- How did changing values on the SparkSession property parameters affect the throughput and latency of the data?
Answer: processedRowsperSecond -- it defines the throughput, and it should be more. Increasing the maxRatePerPartition increases the throughput and decreases latency while increasing processingTime does the opposite, in this case. As the processing time in this application should not be too high, as it processes the data quickly. We can also increase the kafka and spark partitions depending on the number of cores as they map one-to-one and it will increase parallelism and more records can be processed.
- What were the 2-3 most efficient SparkSession property key/value pairs?
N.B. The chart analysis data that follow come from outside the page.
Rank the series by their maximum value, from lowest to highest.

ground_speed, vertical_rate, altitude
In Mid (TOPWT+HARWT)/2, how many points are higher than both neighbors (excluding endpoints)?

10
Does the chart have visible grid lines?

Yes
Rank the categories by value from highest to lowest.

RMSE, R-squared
Through testing multiple variations on values, how can you tell these were the most optimal?
Answer: The three most efficent SparkSession propertiy key/value pairs.
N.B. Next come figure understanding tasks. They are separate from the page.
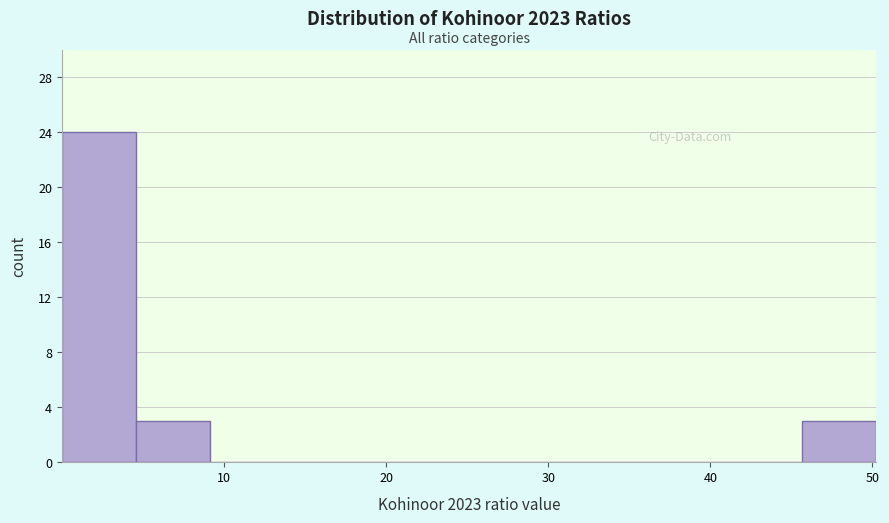

Which range on the x-axis has the tallest bar?

0 to 5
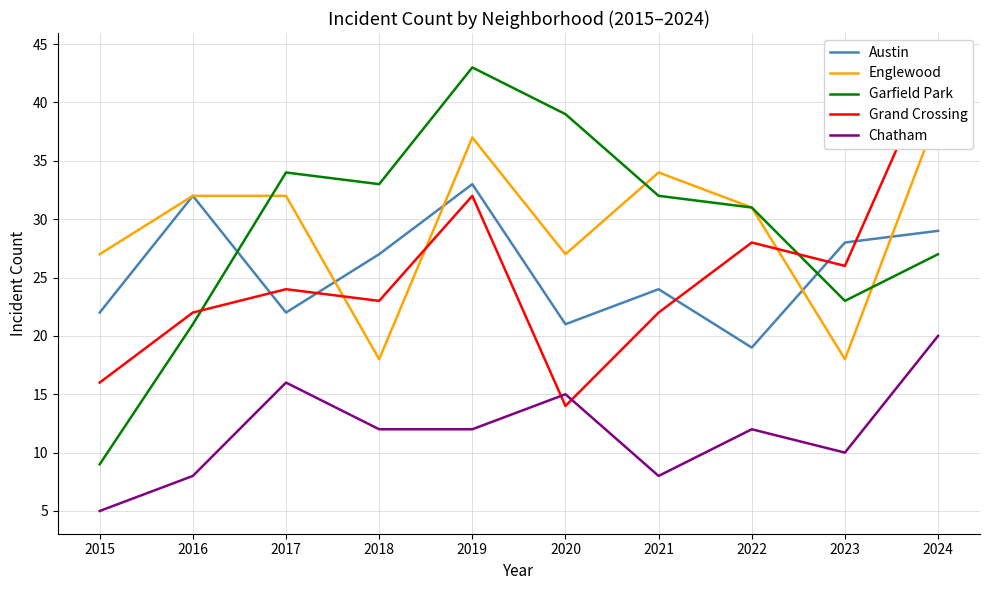

Is it true that Grand Crossing equals 9 at 2018?

False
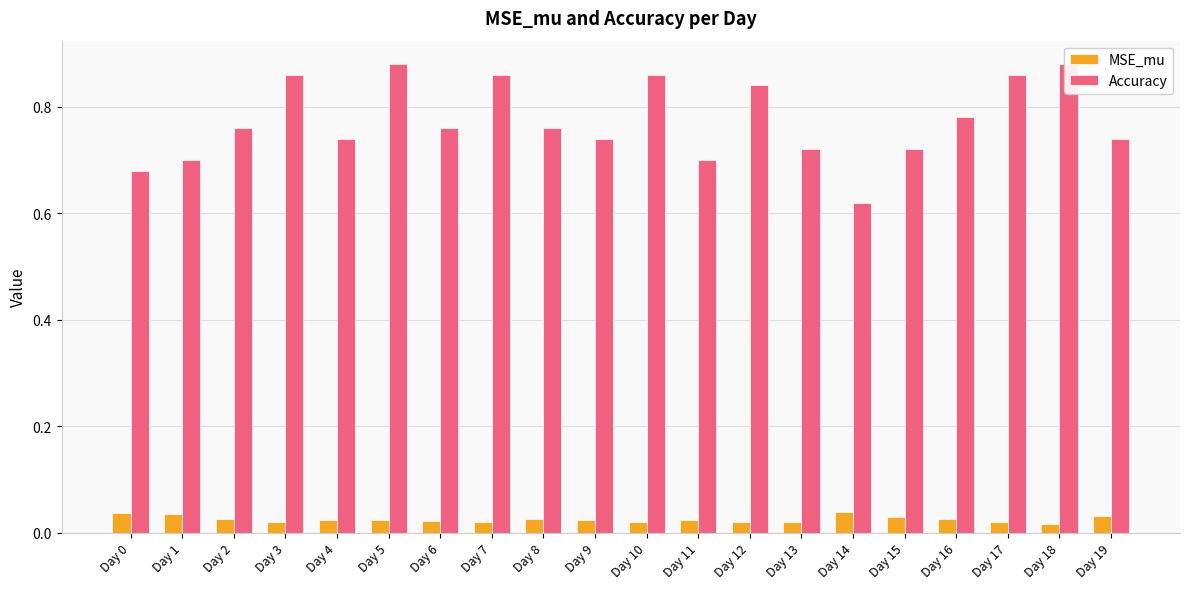

Between Day 2 and Day 9, which is larger?

Day 2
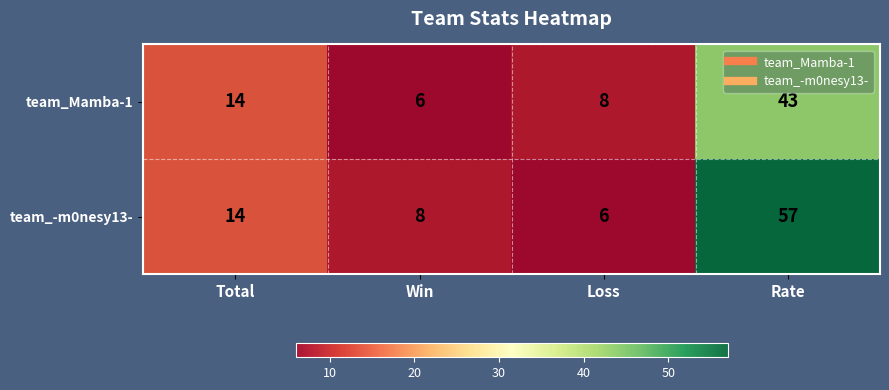

Reading left to right, list all the values displayed in this chart.

team_Mamba-1: 14	6	8	43
team_-m0nesy13-: 14	8	6	57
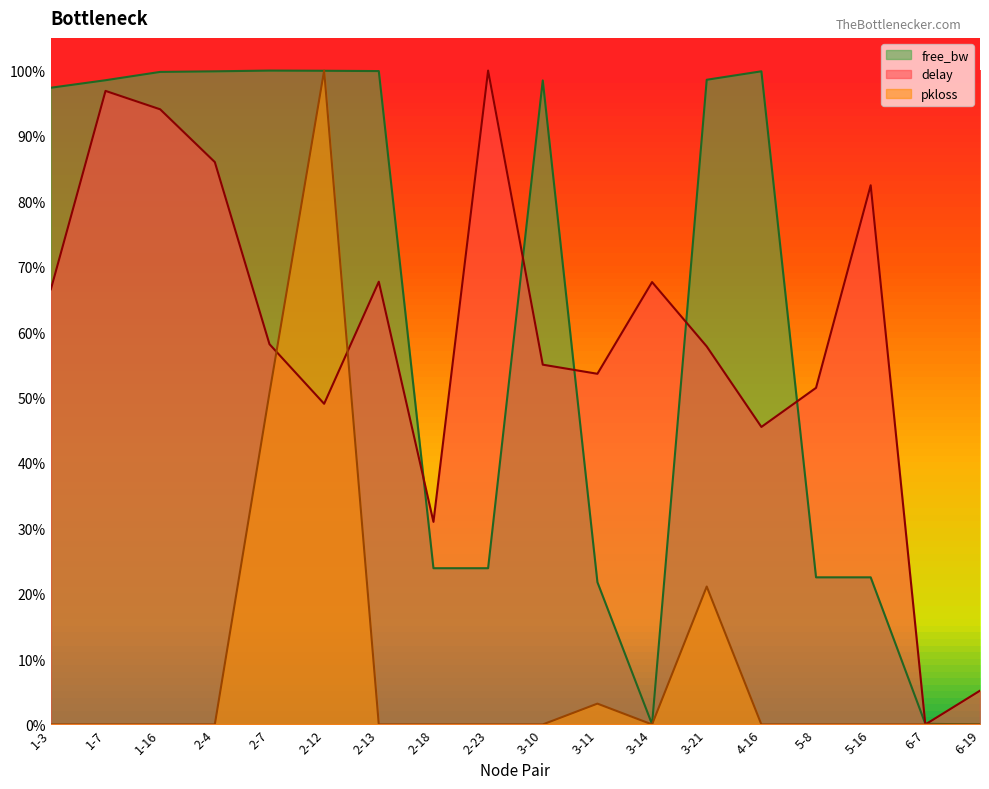

Where is the first local minimum for delay?

2-12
1) spark.streaming.kafka.maxRatePerPartition -
On increasing this paramter, there was increase in data ingestion. It sets the maximum number of messages per partition per batch.
It can be put to an optimal rate where all the messages can be processed in the processing time and there is no lag between receiving and processing of messages.
2) spark.sql.shuffle.partitions"
It helped in parallel processing of the data while join and other shuffle operations. Default is 200, but in case where we have a lot of data and then, increasing this will process data faster in more number of tasks.
3) spark.executor.memory
It will help in assigning appropriate memory to each executors to process the records. In case of out-of-memory issues, this can be used.